Task
Give the lines of the entries as a Markdown table with columns "Row" and "Line", starting at the line that contains "14.00-15.00, 12.00-13.00, 13.00-14.00" and stopping after the last line of the entries. Leave out blank lines and the pictures.

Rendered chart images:
----

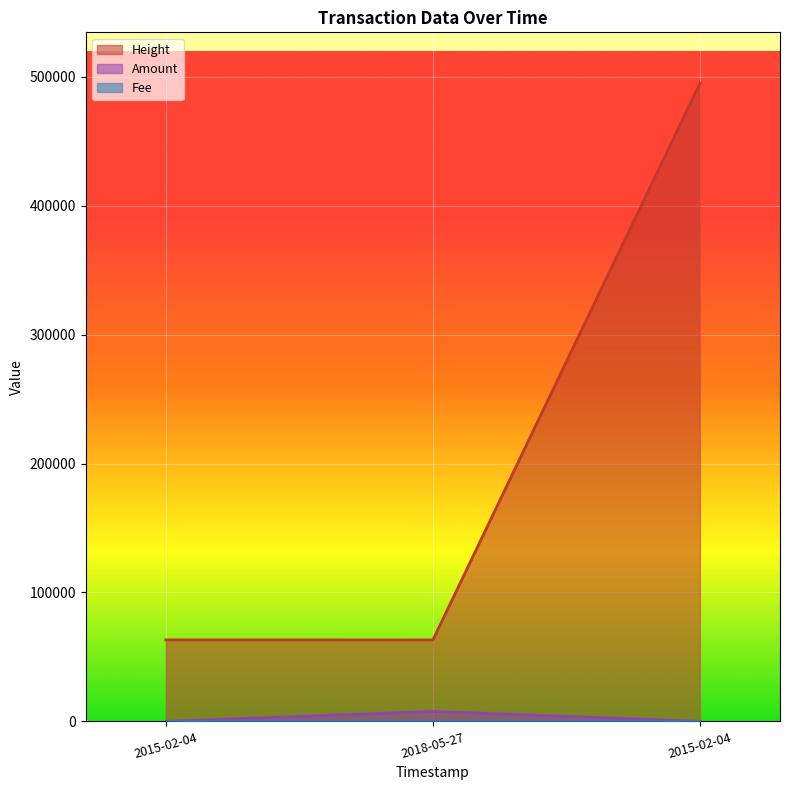

What are all the series names shown in the legend?

Height, Amount, Fee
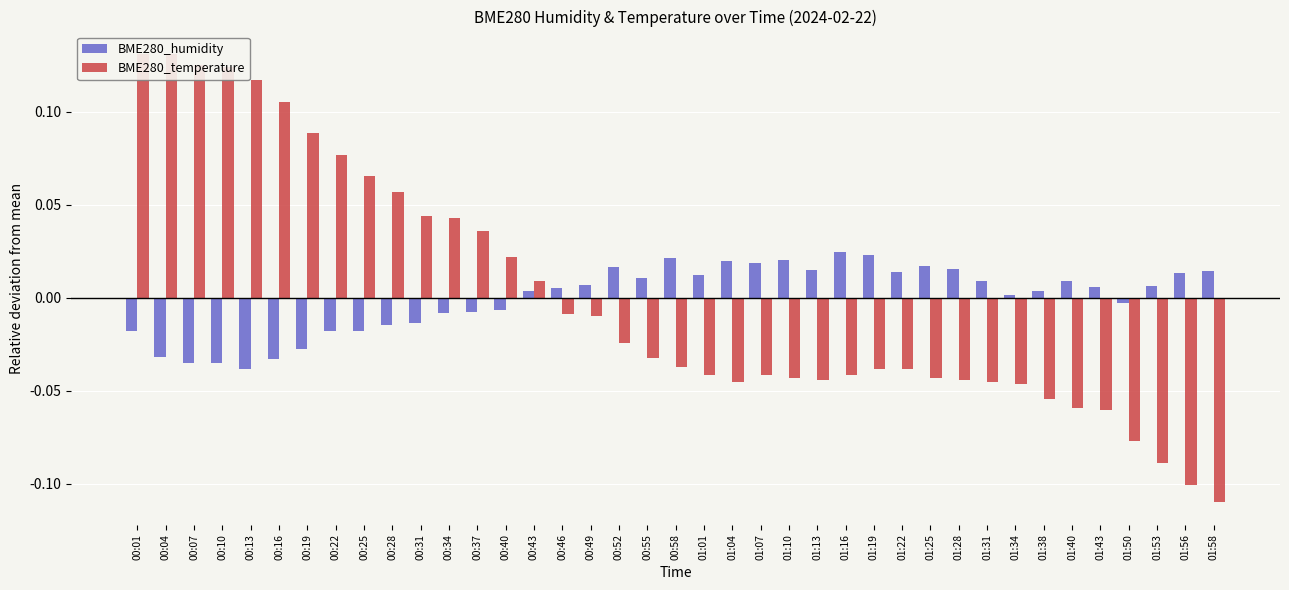

What is the maximum value shown in the chart?

0.1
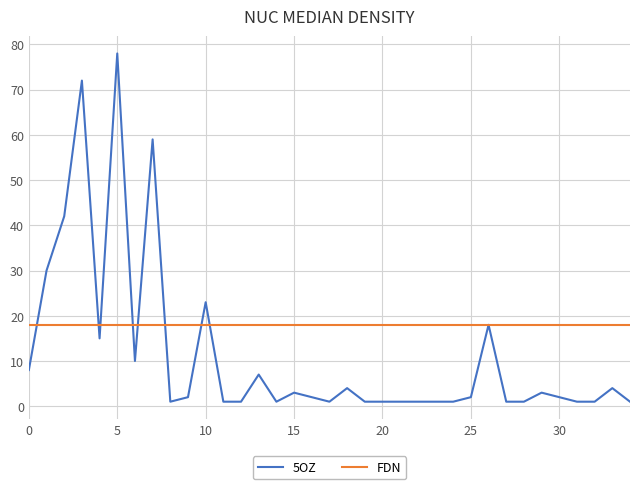

Which series has the largest total across all categories?

FDN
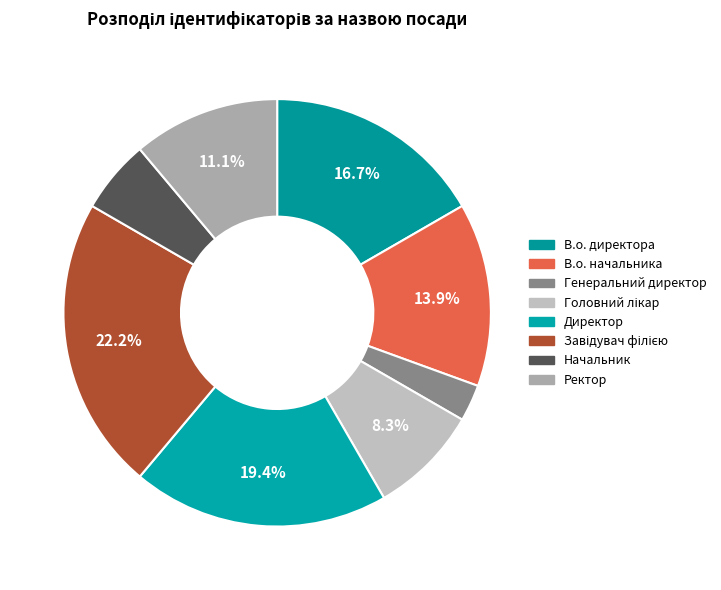

How many slices are in this pie chart?

8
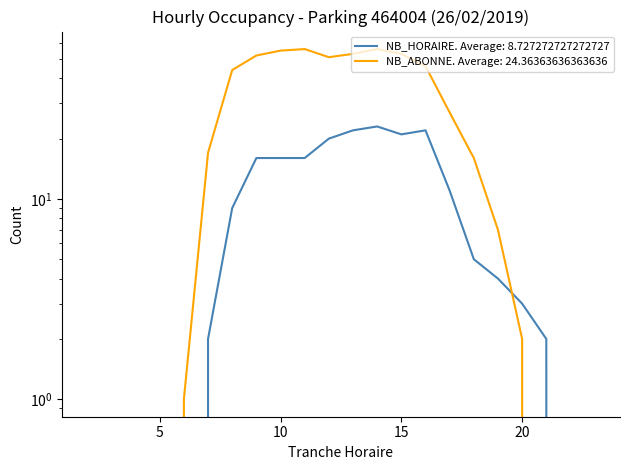

What is the maximum value shown in the chart?

56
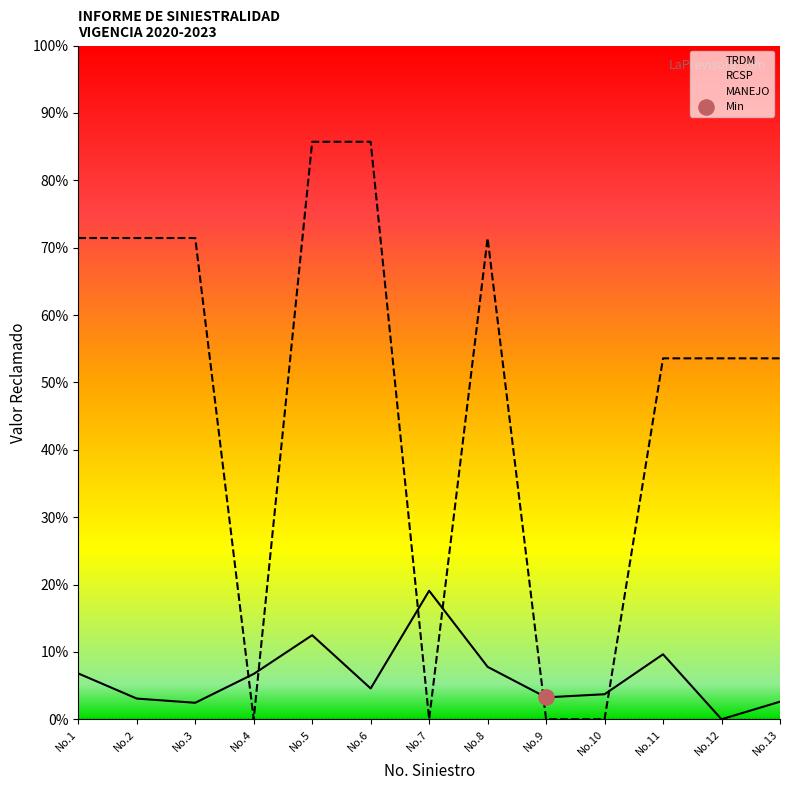

Which series has the largest total across all categories?

RCSP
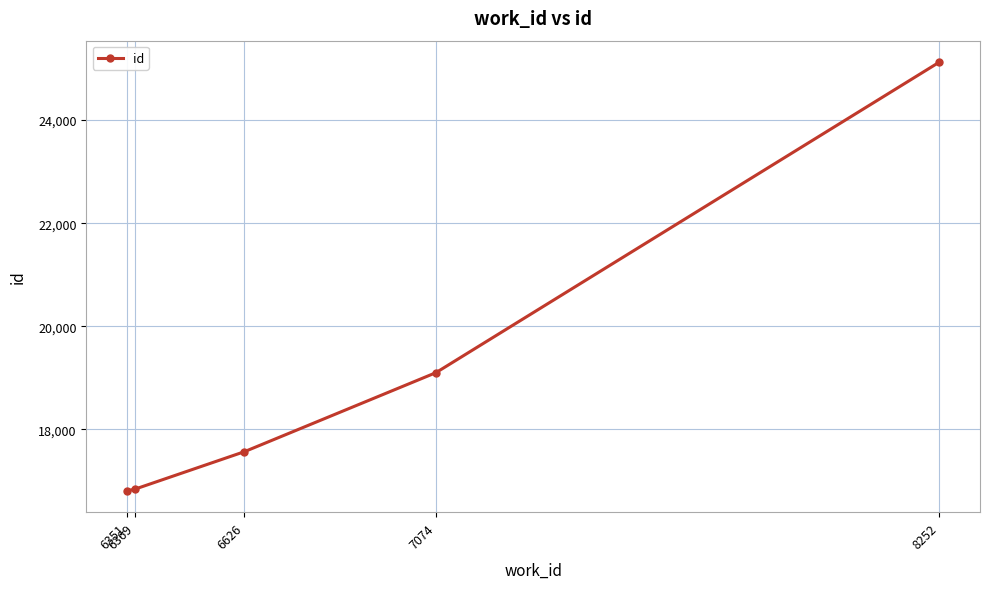

Approximately how many times larger is the value at 8252 compared to 6369?

1.5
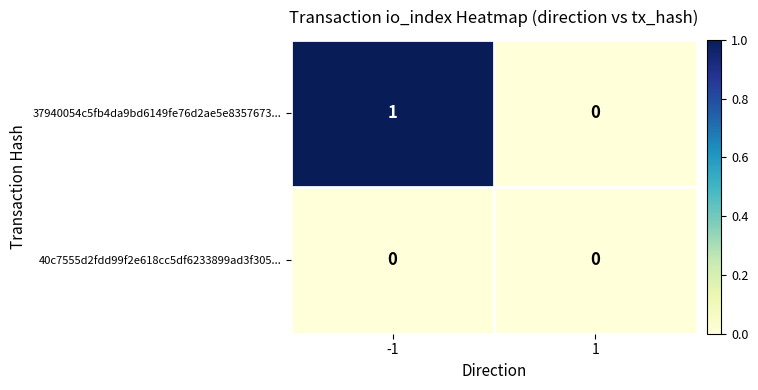

Which series has the largest total across all categories?

37940054c5fb4da9bd6149fe76d2ae5e8357673...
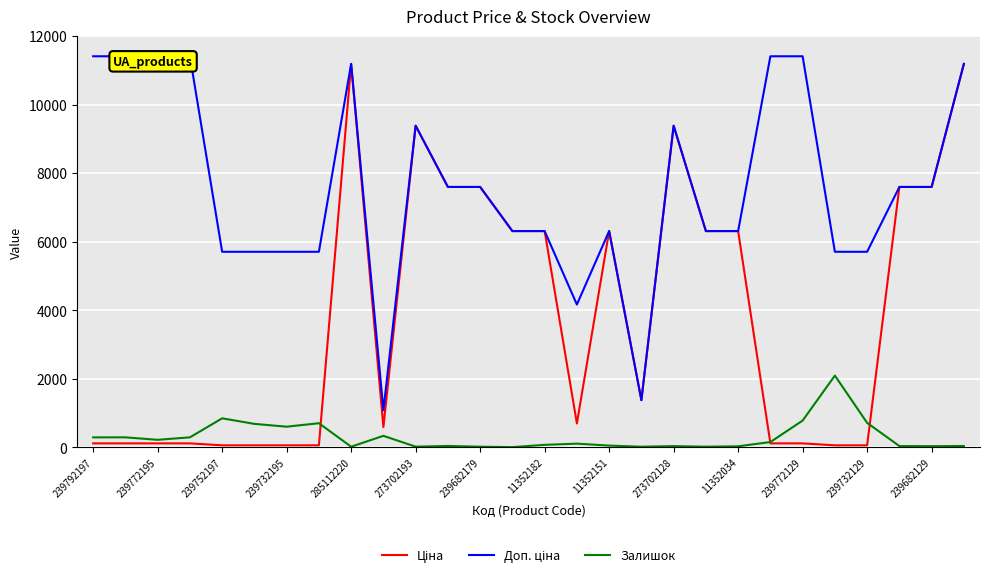

True or false: Залишок has more than 1 points higher than both neighbors.

True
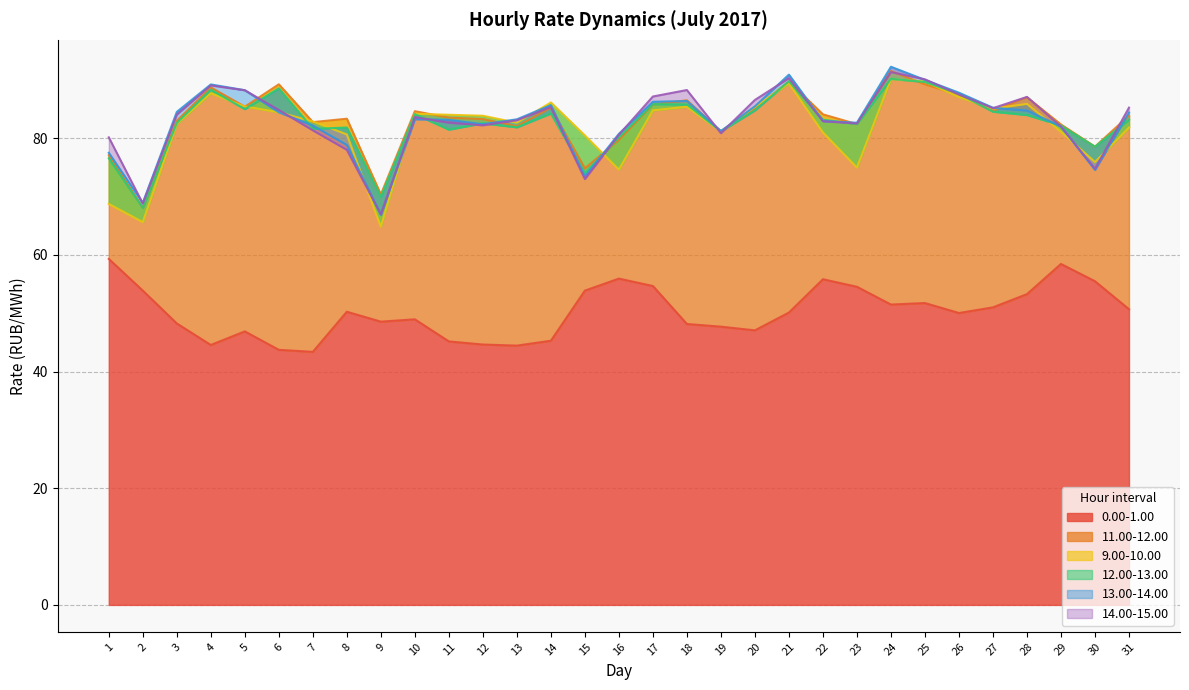

At 26, list the series in order from smallest to largest.

0.00-1.00, 9.00-10.00, 11.00-12.00, 14.00-15.00, 12.00-13.00, 13.00-14.00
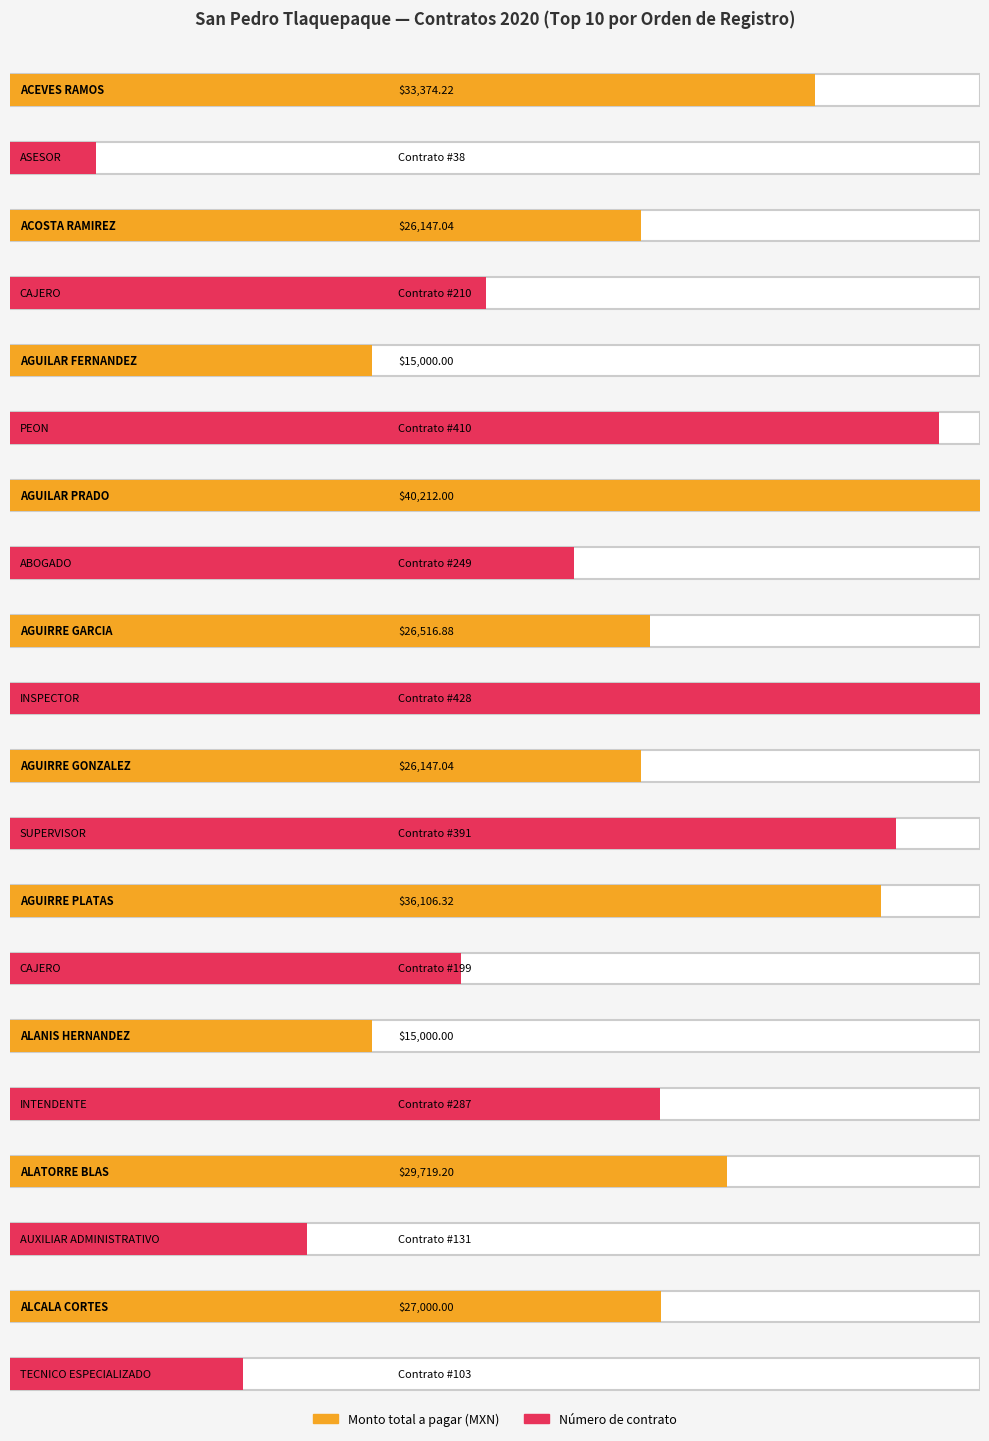

What value does the Monto total a pagar series have at AGUIRRE GARCIA?

26516.9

----

Result for this task
| Row | Line |
|---|---|
| 1 | 0.00-1.00, 9.00-10.00, 11.00-12.00, 14.00-15.00, 12.00-13.00, 13.00-14.00 |
| 2 | What value does the Monto total a pagar series have at AGUIRRE GARCIA? |
| 3 | 26516.9 |